Le sicilien

  • Titre : Le sicilien
  • Auteur : Carl Pineau
  • Editeur : Lajouanie
  • Année : 2019
  • Résumé : Nantes 1995. Dans le parking d’une discothèque, le corps d’une jeune Albanaise est retrouvé atrocement mutilé. Le dernier homme à l’avoir vu vivante n’est autre que Dario, le gérant de cette discothèque mais aussi le propriétaire du véhicule où l’on a retrouvé le corps. Tous les soupçons se tournent alors vers ce ténébreux sicilien au passé trouble.
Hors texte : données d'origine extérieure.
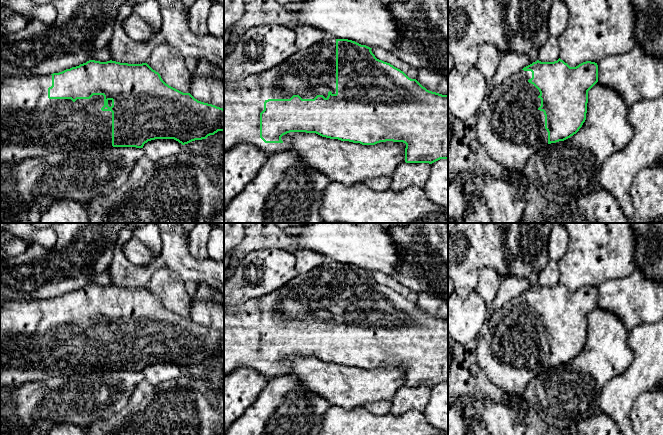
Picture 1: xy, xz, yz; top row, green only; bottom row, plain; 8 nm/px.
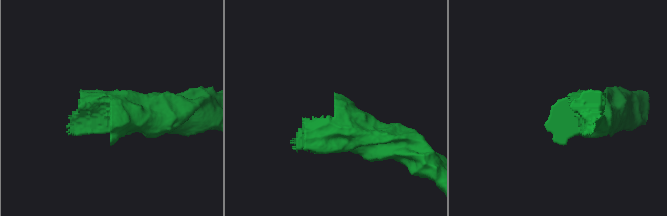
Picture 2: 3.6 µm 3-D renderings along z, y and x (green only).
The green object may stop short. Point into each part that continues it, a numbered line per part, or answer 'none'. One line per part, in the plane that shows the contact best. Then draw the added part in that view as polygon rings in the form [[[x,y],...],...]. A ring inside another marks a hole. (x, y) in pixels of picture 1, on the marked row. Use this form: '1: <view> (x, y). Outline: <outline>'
1: xz (309, 72). Outline: [[[325,34],[319,43],[299,49],[283,63],[268,71],[249,75],[236,82],[224,82],[224,150],[240,143],[250,143],[259,147],[267,156],[287,151],[287,143],[265,143],[260,138],[260,113],[264,110],[264,102],[268,99],[290,99],[293,95],[299,95],[302,99],[314,99],[317,95],[327,98],[329,91],[336,94],[336,39]]]

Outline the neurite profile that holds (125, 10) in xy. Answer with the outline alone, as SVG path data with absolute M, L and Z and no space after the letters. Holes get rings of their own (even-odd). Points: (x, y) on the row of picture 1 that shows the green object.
M126 4L119 9L113 36L108 45L112 61L128 64L147 63L156 47L167 44L184 58L204 58L224 71L224 37L194 34L189 27L188 7L185 6L183 11L161 7L161 29L144 41L132 40L121 24L134 10Z

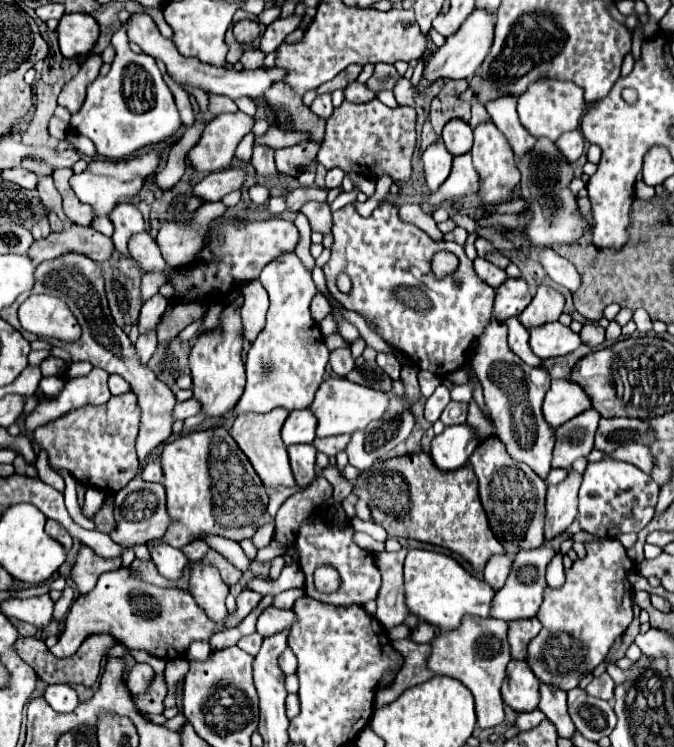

  • Mon humble avis : Le retour des nuits nantaises. Après avoir exploré la faune nocturne de la cité des ducs dans un premier opus plutôt réussi, Carl Pineau fait un bon d’une décennie et nous replonge, cette fois-ci, dans le milieu interlope nantais des années 90. Si vous avez parcouru le résumé, vous avez compris que nous sommes ici dans de la littérature policière, dans un polar pur et dur, avec de jolies filles perdues et un héros tourmenté par les fantômes de son passé. Tout cela est classique me direz-vous, extrêmement classique même, mais quand c’est bien foutu et mené de main de maître par un auteur comme Carl Pineau, on en redemande et on est même un peu penaud de quitter Dario, Eddy mais aussi Greg le vieux flic flegmatique après avoir refermer la dernière page de ce bouquin. Si dans le premier tome de ces nuits nantaises – l’Arménien -, il était beaucoup question de ville, de bar et de night-club, l’action est ici resserré autour de Dario, le personnage principal, et c’est tant mieux. Car ce sicilien est un personnage marquant, à part. Gros bras au coeur pur, parfois pathétique, souvent attendrissant, il est le coeur même de ce roman et n’est jamais épargné par l’auteur, aussi bien physiquement que psychologiquement. Car de l’action il y en a ! De l’action mais aussi nombre de rebondissements et des scènes de violence pure car si Dario est au fond un sentimental, il est aussi très doué pour mettre des beignes mais aussi et surtout pour encaisser les coups. Il y avait longtemps que je ne m’étais pas plongé dans un polar pur jus et j’avoue que j’ai pris beaucoup de plaisir à cette lecture. Evidemment Pineau ne s’éloigne jamais du chemin balisé par tant de ses prédécesseurs, mais la fidélité à ce type de littérature a parfois du bon et Le Silicien se dévore en seulement quelques heures de pur plaisir. Avec en toile de fond l’épidémie de sida, le déferlement d’une mafia venue de l’Est et le traitement ignoble des prostituées venues elles-aussi des anciens pays du bloc soviétique, l’auteur ancre son récit dans une réalité propre à cette époque et le milieu de la nuit est si bien décrit qu’on soupçonne l’auteur d’avoir trainer ses guêtres dans toutes les boîtes de nuit Nantaises à cette époque. Bravo Monsieur Pineau, ce Sicilien est une réussite et j’attends avec impatience le dernier épisode de ces sombres nuit nantaises.
  • J’achète ? : Oui sans aucun doute. Ce roman se lit indépendamment du premier volet et tu passeras un excellent moment. Certes, Le sicilien ne brille pas par son originalité, mais il respecte à merveille les conventions du genre et se lit avec grand plaisir.